Held: The appeal was allowed.

The appellant had clearly established his case for rectification with retrospective effect so that the lease would be read as though it had always included the loft.

The construction of the lease was not easy since common sense supported the appellant whereas the language of the lease supported the respondent. On balance, the recorder had been legally correct to hold that the lease did not include the loft but that it was probable that the omission was the result of a mistake or oversight in documenting the parties’ agreement.
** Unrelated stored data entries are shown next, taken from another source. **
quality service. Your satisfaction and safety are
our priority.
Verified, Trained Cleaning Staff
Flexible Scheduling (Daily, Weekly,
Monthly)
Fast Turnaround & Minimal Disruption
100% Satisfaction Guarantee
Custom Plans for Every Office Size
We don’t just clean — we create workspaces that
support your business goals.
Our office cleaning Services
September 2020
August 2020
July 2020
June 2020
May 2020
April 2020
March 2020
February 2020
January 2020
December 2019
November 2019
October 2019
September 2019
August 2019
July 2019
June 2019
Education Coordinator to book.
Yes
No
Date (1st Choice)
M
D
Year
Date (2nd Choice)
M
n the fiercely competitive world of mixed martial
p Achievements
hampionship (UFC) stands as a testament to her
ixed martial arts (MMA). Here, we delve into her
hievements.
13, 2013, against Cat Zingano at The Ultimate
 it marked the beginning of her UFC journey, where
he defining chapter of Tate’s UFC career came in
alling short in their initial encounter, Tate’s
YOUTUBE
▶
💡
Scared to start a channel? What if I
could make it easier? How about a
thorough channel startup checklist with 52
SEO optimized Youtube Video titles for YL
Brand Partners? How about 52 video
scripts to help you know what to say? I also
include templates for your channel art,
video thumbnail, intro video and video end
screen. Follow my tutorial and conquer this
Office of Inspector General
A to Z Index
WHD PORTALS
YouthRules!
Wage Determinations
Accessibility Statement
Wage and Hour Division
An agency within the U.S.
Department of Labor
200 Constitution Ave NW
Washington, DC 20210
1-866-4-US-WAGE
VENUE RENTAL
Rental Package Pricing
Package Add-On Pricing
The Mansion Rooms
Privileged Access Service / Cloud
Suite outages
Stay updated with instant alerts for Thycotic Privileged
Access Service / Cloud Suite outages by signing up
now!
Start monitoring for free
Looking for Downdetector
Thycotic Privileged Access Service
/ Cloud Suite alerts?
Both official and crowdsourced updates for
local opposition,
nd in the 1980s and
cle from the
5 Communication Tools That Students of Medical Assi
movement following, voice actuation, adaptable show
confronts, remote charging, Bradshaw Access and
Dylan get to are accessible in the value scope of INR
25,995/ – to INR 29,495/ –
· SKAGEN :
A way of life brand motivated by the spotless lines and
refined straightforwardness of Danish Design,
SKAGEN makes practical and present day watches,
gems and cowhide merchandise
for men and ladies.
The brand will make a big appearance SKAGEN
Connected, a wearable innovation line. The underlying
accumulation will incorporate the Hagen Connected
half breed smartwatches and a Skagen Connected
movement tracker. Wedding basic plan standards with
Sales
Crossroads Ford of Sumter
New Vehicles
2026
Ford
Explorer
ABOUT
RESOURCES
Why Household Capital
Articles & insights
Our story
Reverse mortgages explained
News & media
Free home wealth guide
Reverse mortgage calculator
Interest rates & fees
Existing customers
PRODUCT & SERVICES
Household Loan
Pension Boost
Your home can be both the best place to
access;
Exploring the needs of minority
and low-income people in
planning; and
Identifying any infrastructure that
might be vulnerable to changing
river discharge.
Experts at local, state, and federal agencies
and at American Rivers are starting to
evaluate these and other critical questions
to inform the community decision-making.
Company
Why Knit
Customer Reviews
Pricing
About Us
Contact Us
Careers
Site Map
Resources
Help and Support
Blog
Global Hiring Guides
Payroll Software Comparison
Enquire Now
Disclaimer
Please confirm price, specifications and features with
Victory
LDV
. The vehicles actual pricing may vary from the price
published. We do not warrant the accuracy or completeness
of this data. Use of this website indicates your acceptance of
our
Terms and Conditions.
The appellant had discharged the burden of proving an outward expression of accord to show that the lease did not reflect the parties’ mutual intention. The trend in recent cases has been to treat the “outward expression of accord” more as an evidential factor than a strict legal requirement in all cases of rectification. The sales particulars, which had been prepared by the respondent’s agents and relied upon by the appellant’s predecessors, were sufficient to satisfy any legal requirement of an “outward expression of accord” to include the loft in the lease of the first-floor flat: Gallaher v Gallaher Pensions Ltd [2005] EWHC 42 (Ch); Westland Savings Bank v Hancock [1987] 2 NZLR 21; JIS (1974) Ltd v MCP Investment Nominees I Ltd (construction of lease) [2003] EWCA Civ 721; Frederick E Rose (London) Ltd v William H Pim Junior & Co Ltd [1953] 2 QB 450; and Swainland Builders Ltd v Freeland Properties Ltd [2002] EWCA Civ 560; [2002] 2 EGLR 71; [2002] 23 EG 123 considered.
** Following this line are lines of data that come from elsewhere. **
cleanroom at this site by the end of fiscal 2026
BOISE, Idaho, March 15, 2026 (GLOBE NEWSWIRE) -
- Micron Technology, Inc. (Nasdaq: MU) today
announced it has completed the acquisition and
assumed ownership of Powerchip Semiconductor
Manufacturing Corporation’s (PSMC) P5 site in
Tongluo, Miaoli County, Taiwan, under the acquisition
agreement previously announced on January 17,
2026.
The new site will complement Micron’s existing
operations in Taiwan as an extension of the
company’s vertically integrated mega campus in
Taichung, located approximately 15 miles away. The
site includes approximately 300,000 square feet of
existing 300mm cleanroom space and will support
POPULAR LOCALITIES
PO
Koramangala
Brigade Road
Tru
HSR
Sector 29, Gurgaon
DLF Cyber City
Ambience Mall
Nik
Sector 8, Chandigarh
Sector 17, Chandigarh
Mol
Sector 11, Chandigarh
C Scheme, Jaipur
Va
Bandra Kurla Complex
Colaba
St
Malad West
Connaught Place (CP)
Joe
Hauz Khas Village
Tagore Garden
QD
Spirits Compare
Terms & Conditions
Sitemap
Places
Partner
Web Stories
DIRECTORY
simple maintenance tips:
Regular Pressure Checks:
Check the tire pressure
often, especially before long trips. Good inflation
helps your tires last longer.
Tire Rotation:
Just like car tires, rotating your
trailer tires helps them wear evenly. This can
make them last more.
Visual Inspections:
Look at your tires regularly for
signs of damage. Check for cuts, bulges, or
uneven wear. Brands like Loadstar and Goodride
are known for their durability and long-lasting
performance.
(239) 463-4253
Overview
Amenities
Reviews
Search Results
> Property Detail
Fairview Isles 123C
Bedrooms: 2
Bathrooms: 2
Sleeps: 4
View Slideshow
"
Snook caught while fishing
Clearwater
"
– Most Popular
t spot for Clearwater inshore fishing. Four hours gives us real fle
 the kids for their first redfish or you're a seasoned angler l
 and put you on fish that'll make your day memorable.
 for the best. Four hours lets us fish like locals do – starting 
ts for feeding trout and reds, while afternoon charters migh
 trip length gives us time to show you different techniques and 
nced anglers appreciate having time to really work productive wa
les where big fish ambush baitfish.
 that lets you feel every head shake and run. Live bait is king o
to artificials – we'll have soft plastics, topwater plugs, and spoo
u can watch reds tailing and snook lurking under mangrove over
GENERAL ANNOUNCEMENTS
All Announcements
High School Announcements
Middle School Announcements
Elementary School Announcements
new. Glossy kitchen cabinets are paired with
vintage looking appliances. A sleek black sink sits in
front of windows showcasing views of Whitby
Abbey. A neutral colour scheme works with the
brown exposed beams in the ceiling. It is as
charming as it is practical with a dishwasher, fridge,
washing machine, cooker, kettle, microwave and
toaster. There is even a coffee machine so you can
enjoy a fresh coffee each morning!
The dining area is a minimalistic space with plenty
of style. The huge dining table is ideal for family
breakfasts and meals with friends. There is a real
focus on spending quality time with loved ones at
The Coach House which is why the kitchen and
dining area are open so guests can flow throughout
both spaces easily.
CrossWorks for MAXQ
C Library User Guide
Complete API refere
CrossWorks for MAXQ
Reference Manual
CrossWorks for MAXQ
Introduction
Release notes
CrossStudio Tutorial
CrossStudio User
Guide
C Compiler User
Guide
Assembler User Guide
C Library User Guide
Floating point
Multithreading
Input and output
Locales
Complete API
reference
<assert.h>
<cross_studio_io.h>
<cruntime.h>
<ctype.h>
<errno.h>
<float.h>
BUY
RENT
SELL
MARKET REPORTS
Even if the conclusion on rectification were wrong, it would be unconscionable for the respondent to rely upon his legal rights to the loft when he had acquiesced to the works and the appellant had suffered detriment in executing them in the belief that the loft was included in the lease.

Timothy Morshead (instructed by Gurney-Champion & Co, of Newport) appeared for the appellant; Jeremy Garrood (instructed by Robinson Jarvis Rolf, of Newport) appeared for the respondent.